[BRIEF 1]
Answer these questions about the blog excerpt, one line each.
(a) Who posted the entry, and at what time and date?
(b) What does Lyndon W suggest the author start wearing?
(c) Which creator does Dorkboy name as an example of the struggling guys he now helps?

At the same time... FLEM fans are rabid and sick, and unlike most other fandoms. Somehow, I don't think they spent their money subscribing to the Norm. So it might be an untapped demographic.
All I know is this -- James Grant got some of my cash. I'd like to see him succeed. And someday, I'd like to buy the man a drink.
And proceed to get my ass kicked. Hey, I'm a realist, if nothing else.
Posted by Eric Burns-White at November 17, 2005 8:52 PM
Comments
Comment from: Lyndon W posted at November 17, 2005 9:02 PM
Maybe you should start wearing some padding on a regular basis, just to be safe.
Comment from: Danalog posted at November 17, 2005 9:06 PM
"Milholland Drive"
You might get your ass kicked for just that statement, eh?
Comment from: Archon Divinus posted at November 17, 2005 9:13 PM
Just out of curriosity, doesn't this give everyone the right to kick your ass on general principal, or what?
Comment from: Dorkboy posted at November 17, 2005 9:21 PM
I try not to be too flagrant in the few comments I've posted here but....
OH FUCK YES!
Look at it this way kids, for only 5$ you get yourself a glossy print for the wall with your favorite cats, and JAY and his cast.
That's a DEAL right there.
Not to mention my NEED to help out a man such as that. I used to donate to various comics every week. Then a certain, well established, popular, artist ran a donation, and then proceeded to be just GONE for about six months. So that kind of took the edge off of it.
Since then I've been trying to help out the struggling guys more, Mookie of Dominic Deegan as an example (great guy).

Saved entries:

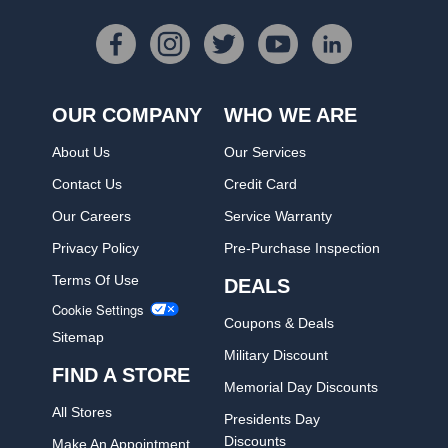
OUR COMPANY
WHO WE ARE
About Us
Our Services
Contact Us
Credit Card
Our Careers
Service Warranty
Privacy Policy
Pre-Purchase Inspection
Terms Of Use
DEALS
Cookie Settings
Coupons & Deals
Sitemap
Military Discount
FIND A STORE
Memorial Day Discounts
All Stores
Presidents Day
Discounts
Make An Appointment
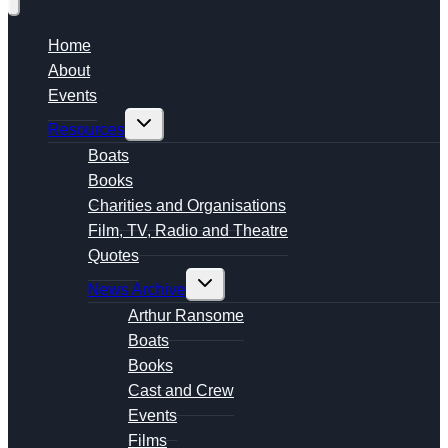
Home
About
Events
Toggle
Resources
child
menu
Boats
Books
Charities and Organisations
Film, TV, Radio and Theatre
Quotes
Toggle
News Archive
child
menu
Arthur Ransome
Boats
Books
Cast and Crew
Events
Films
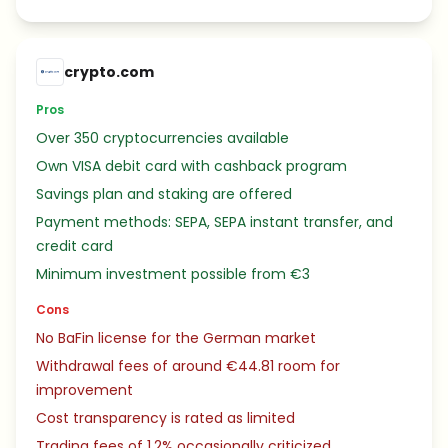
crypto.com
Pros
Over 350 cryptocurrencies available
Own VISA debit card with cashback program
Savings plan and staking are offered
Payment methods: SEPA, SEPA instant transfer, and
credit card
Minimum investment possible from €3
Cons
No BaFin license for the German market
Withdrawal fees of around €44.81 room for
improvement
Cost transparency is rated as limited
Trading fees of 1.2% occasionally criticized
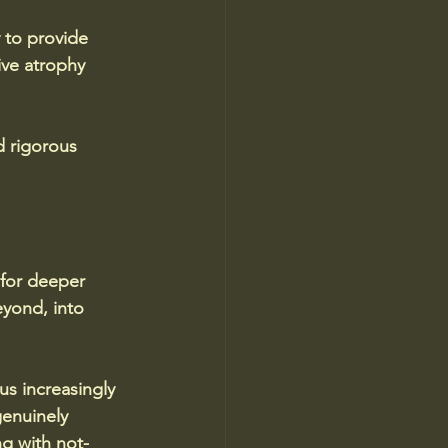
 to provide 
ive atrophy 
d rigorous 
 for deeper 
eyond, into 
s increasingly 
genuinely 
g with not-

[BRIEF 2]
Copy word for word the text of all the records under Saved entries, leaving the pictures out of your answer.

[TASK ANSWER 1]
(a) Eric Burns-White, at November 17, 2005 8:52 PM
(b) Some padding, on a regular basis
(c) Mookie of Dominic Deegan

[TASK ANSWER 2]
OUR COMPANY
WHO WE ARE
About Us
Our Services
Contact Us
Credit Card
Our Careers
Service Warranty
Privacy Policy
Pre-Purchase Inspection
Terms Of Use
DEALS
Cookie Settings
Coupons & Deals
Sitemap
Military Discount
FIND A STORE
Memorial Day Discounts
All Stores
Presidents Day
Discounts
Make An Appointment
Home
About
Events
Toggle
Resources
child
menu
Boats
Books
Charities and Organisations
Film, TV, Radio and Theatre
Quotes
Toggle
News Archive
child
menu
Arthur Ransome
Boats
Books
Cast and Crew
Events
Films
crypto.com
Pros
Over 350 cryptocurrencies available
Own VISA debit card with cashback program
Savings plan and staking are offered
Payment methods: SEPA, SEPA instant transfer, and
credit card
Minimum investment possible from €3
Cons
No BaFin license for the German market
Withdrawal fees of around €44.81 room for
improvement
Cost transparency is rated as limited
Trading fees of 1.2% occasionally criticized
 to provide 
ive atrophy 
d rigorous 
 for deeper 
eyond, into 
s increasingly 
genuinely 
g with not-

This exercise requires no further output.